Tweet | Polyglot-NER | Location Dict. NER |
---|---|---|
In a month, 1.893 residents of Pelalawan Infected with URTI | Pelalawan | Pelalawan |
Three Patients Infected with Filariasis Died in Ciomas | Ciomas | - |
Public Health Office Recorded 40 Residents of Meranti Suffers Filariasis | - | Meranti |
Smog, 8,248 Residents of Mandau Infected with URTI (RiauPos) #MelawanAsap | - | - |
4.4. Map of disease spread in Indonesia
We generated a map visualization of disease spread in Indonesia by using a Phyton library called Folium. We represent each tweet as a marker which colour is based on the disease type indicated by the tweet. The blue label represents tweets about dengue fever, while green, red and purple labels represent diarrhoea, filariasis (elephantiasis), and upper respiratory tract infections (URTI). Lastly, the orange label is used for malaria. The result of the visualization step is shown in Figure 3.
Based on the map, the most occurrences disease is URTI which is marked with purple labels. The results of our study found that the incidence of URTI mostly occurred in Sumatra and Kalimantan islands. This is reinforced by data released by BNBP (Indonesian National Board for Disaster Management) that there are 6 provinces that have experienced significant increases in URTI disease, namely Kalimantan Tengah, Kalimantan Barat, Kalimantan Selatan, Sumatera Selatan, Riau and Jambi (Dinda, 2019; Yulika, 2019). Residents of these six provinces are prone to URTI because of forest and land fires incidents (Dinda, 2019).

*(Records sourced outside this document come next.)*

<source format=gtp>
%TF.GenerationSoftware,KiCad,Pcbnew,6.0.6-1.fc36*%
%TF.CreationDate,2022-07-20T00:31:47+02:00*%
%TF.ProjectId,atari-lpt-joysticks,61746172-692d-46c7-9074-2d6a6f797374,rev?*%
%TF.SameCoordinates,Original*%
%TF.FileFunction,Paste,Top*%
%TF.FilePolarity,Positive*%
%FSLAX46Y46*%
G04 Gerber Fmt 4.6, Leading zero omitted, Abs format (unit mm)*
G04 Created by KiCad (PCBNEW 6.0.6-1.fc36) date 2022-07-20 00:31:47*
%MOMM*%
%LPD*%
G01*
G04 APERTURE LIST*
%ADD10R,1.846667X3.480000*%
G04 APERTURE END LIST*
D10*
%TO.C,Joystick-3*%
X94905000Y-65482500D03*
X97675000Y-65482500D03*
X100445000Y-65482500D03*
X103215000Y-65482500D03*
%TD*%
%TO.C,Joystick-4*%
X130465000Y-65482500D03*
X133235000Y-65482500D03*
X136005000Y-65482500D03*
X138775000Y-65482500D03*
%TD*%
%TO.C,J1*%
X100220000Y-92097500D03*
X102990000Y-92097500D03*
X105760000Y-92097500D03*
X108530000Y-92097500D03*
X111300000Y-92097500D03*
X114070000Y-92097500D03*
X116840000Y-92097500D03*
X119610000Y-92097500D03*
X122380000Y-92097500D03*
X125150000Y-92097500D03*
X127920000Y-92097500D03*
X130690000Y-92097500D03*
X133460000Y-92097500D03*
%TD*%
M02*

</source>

Meanwhile, orange labels were detected in Papua and Bengkulu provinces, indicating the presence of malaria. This is in accordance with Indonesia Ministry of Health's findings that Papua still ranks first as the area with the most malaria-affected population based on the distribution of API (Annual Parasite Incidence) (Levi, 2015; Utami & Efendi, 2019). In western Indonesia, Bengkulu province was ranked first in the case of Malaria (Usmin, 2016). In the meantime, dengue fever marked with a blue label was detected in Jogjakarta province of Java island. Additionally, elephantiasis marked with red labels is found in Central and West Java. This is supported by the findings of the West Java Health Office who discovered elephant foot disease in several areas, such as Tasikmalaya and Depok (Suryarandika & Aminah, 2017).

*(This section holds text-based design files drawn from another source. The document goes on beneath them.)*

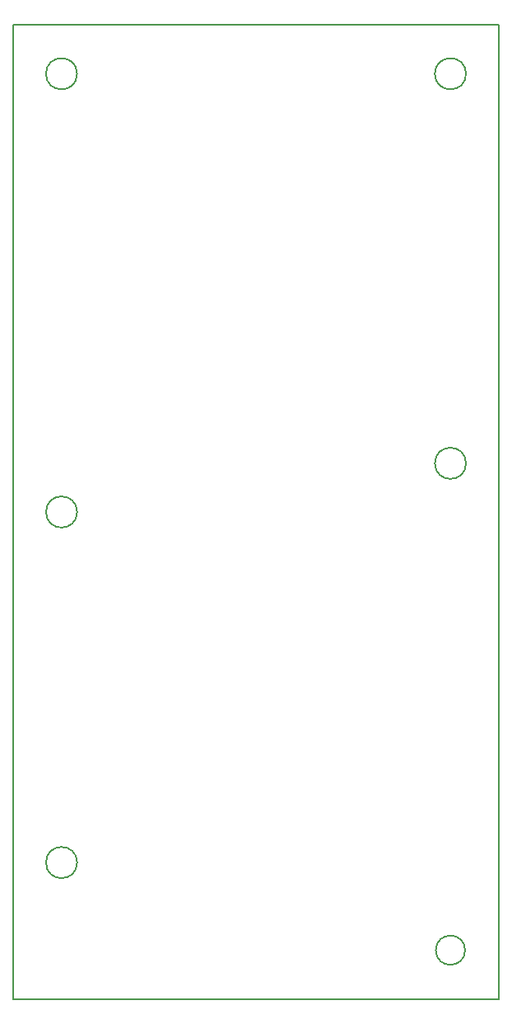
<source format=gm1>
G04 #@! TF.FileFunction,Profile,NP*
%FSLAX46Y46*%
G04 Gerber Fmt 4.6, Leading zero omitted, Abs format (unit mm)*
G04 Created by KiCad (PCBNEW 4.0.4+dfsg1-stable) date Wed Nov  9 14:37:23 2016*
%MOMM*%
%LPD*%
G01*
G04 APERTURE LIST*
%ADD10C,0.100000*%
%ADD11C,0.150000*%
G04 APERTURE END LIST*
D10*
D11*
X81600000Y-136000000D02*
G75*
G03X81600000Y-136000000I-1600000J0D01*
G01*
X81600000Y-100000000D02*
G75*
G03X81600000Y-100000000I-1600000J0D01*
G01*
X121600000Y-95000000D02*
G75*
G03X121600000Y-95000000I-1600000J0D01*
G01*
X121500000Y-145000000D02*
G75*
G03X121500000Y-145000000I-1500000J0D01*
G01*
X121600000Y-55000000D02*
G75*
G03X121600000Y-55000000I-1600000J0D01*
G01*
X81600000Y-55000000D02*
G75*
G03X81600000Y-55000000I-1600000J0D01*
G01*
X75000000Y-150000000D02*
X75000000Y-50000000D01*
X125000000Y-150000000D02*
X75000000Y-150000000D01*
X125000000Y-50000000D02*
X125000000Y-150000000D01*
X75000000Y-50000000D02*
X125000000Y-50000000D01*
M02*

</source>
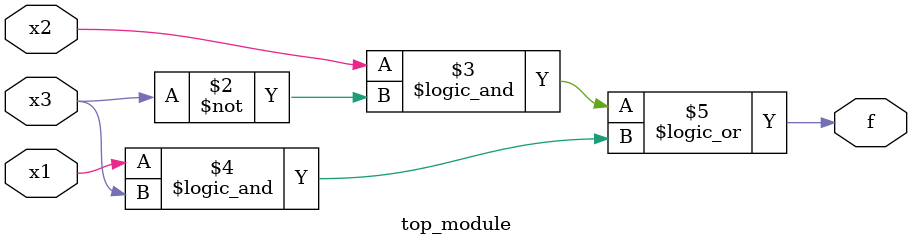
<source format=v>
module top_module( 
    input x3,
    input x2,
    input x1,  // three inputs
    output f   // one output
);
    always @(*) begin
        f=(x2&&(~x3))||(x1&&x3);
    end
endmodule
</source>
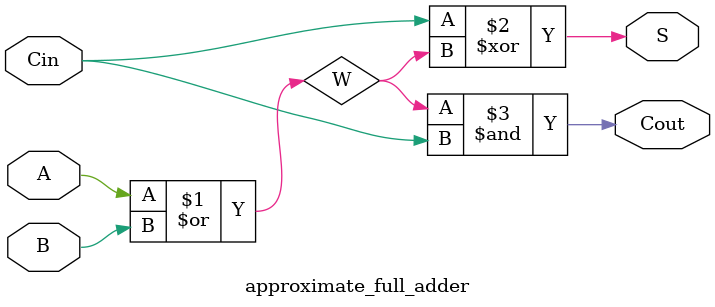
<source format=v>
module approximate_full_adder(A, B, Cin, S, Cout);
 input A, B, Cin;
 output S, Cout;

 wire W;

 assign W = A | B;
 assign S = Cin ^ W;
 assign Cout = W & Cin;

endmodule

</source>
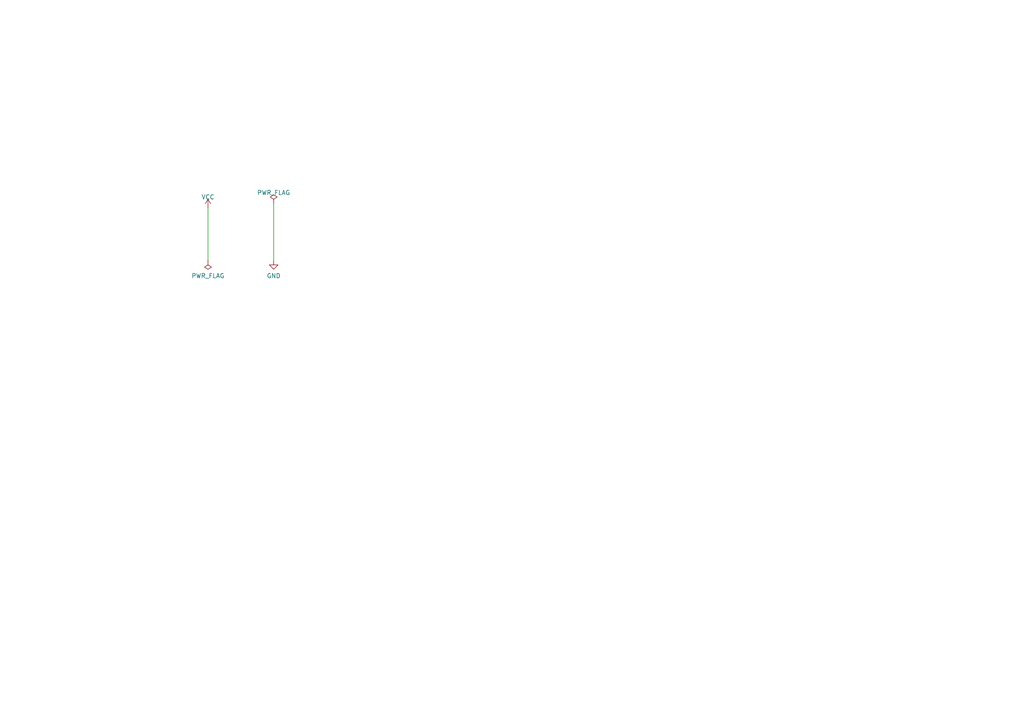
<source format=kicad_sch>
(kicad_sch (version 20230121) (generator eeschema)

  (uuid 47fa9e04-7e00-47c9-b3d3-4493e058ffb2)

  (paper "A4")

  


  (wire (pts (xy 79.375 59.055) (xy 79.375 75.565))
    (stroke (width 0) (type default))
    (uuid 39a93c11-65ac-4a2e-9ffc-da6d972823c4)
  )
  (wire (pts (xy 60.325 60.325) (xy 60.325 75.565))
    (stroke (width 0) (type default))
    (uuid a836d380-29d5-4bd6-9752-c8d308359db0)
  )

  (symbol (lib_id "power:PWR_FLAG") (at 79.375 59.055 0) (unit 1)
    (in_bom yes) (on_board yes) (dnp no) (fields_autoplaced)
    (uuid 0616c3b2-6342-4787-adba-2150198a31f6)
    (property "Reference" "#FLG02" (at 79.375 57.15 0)
      (effects (font (size 1.27 1.27)) hide)
    )
    (property "Value" "PWR_FLAG" (at 79.375 55.88 0)
      (effects (font (size 1.27 1.27)))
    )
    (property "Footprint" "" (at 79.375 59.055 0)
      (effects (font (size 1.27 1.27)) hide)
    )
    (property "Datasheet" "~" (at 79.375 59.055 0)
      (effects (font (size 1.27 1.27)) hide)
    )
    (pin "1" (uuid 4ea7a6f5-5cb4-42d1-997a-fc8f287c7aaf))
    (instances
      (project "plate"
        (path "/47fa9e04-7e00-47c9-b3d3-4493e058ffb2"
          (reference "#FLG02") (unit 1)
        )
      )
    )
  )

  (symbol (lib_id "power:VCC") (at 60.325 60.325 0) (unit 1)
    (in_bom yes) (on_board yes) (dnp no) (fields_autoplaced)
    (uuid 638cfbda-a1a3-4305-a2e8-aeeb00bb5270)
    (property "Reference" "#PWR01" (at 60.325 64.135 0)
      (effects (font (size 1.27 1.27)) hide)
    )
    (property "Value" "VCC" (at 60.325 57.15 0)
      (effects (font (size 1.27 1.27)))
    )
    (property "Footprint" "" (at 60.325 60.325 0)
      (effects (font (size 1.27 1.27)) hide)
    )
    (property "Datasheet" "" (at 60.325 60.325 0)
      (effects (font (size 1.27 1.27)) hide)
    )
    (pin "1" (uuid 0833b84b-2436-4bf3-b6eb-64cbd399355e))
    (instances
      (project "plate"
        (path "/47fa9e04-7e00-47c9-b3d3-4493e058ffb2"
          (reference "#PWR01") (unit 1)
        )
      )
    )
  )

  (symbol (lib_id "power:PWR_FLAG") (at 60.325 75.565 180) (unit 1)
    (in_bom yes) (on_board yes) (dnp no) (fields_autoplaced)
    (uuid a9aaa6fc-6ca2-4aa5-8e97-abb106710583)
    (property "Reference" "#FLG01" (at 60.325 77.47 0)
      (effects (font (size 1.27 1.27)) hide)
    )
    (property "Value" "PWR_FLAG" (at 60.325 80.01 0)
      (effects (font (size 1.27 1.27)))
    )
    (property "Footprint" "" (at 60.325 75.565 0)
      (effects (font (size 1.27 1.27)) hide)
    )
    (property "Datasheet" "~" (at 60.325 75.565 0)
      (effects (font (size 1.27 1.27)) hide)
    )
    (pin "1" (uuid d2be64ce-09db-4e8c-9da4-e74eaf946ab1))
    (instances
      (project "plate"
        (path "/47fa9e04-7e00-47c9-b3d3-4493e058ffb2"
          (reference "#FLG01") (unit 1)
        )
      )
    )
  )

  (symbol (lib_id "power:GND") (at 79.375 75.565 0) (unit 1)
    (in_bom yes) (on_board yes) (dnp no) (fields_autoplaced)
    (uuid f15b6d69-1202-44f2-bc77-08f11085080d)
    (property "Reference" "#PWR02" (at 79.375 81.915 0)
      (effects (font (size 1.27 1.27)) hide)
    )
    (property "Value" "GND" (at 79.375 80.01 0)
      (effects (font (size 1.27 1.27)))
    )
    (property "Footprint" "" (at 79.375 75.565 0)
      (effects (font (size 1.27 1.27)) hide)
    )
    (property "Datasheet" "" (at 79.375 75.565 0)
      (effects (font (size 1.27 1.27)) hide)
    )
    (pin "1" (uuid 0848c959-0a62-4075-aacf-074b4570cf1a))
    (instances
      (project "plate"
        (path "/47fa9e04-7e00-47c9-b3d3-4493e058ffb2"
          (reference "#PWR02") (unit 1)
        )
      )
    )
  )

  (sheet_instances
    (path "/" (page "1"))
  )
)

</source>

5. Conclusion and future works
Our research successfully identifies tweets indicating disease emergence and generates a map visualization using a series of methods consisting of classification, clustering, and a named-entity recognition system. We identified 335 tweets which indicate disease emergence in a certain location in Indonesia. We compared our findings with the official annual epidemic report from Indonesian’s Ministry of Health and popular news sites in Indonesia. We found that our findings are in line with the reports that published several weeks later. Thus, we believed that using Twitter may help the government officials to get an overview of the spread of disease in Indonesia in a relatively short time. However, the results of clustering disease type are not good enough for real-world application, showing there is still a big room for improvement. Furthermore, we believe for future work, researchers can try to use data from other social media platform, such as Instagram considering the increasing of Instagram’s popularity, especially in Indonesia. Using Instagram or other picture-based social media, future works can explore other methods for clustering with higher accuracy for clustering pictures. Additionally, future works that use text-based social media may explore other classification methods such as DBSCAN or fuzzy clustering to try achieving higher accuracy.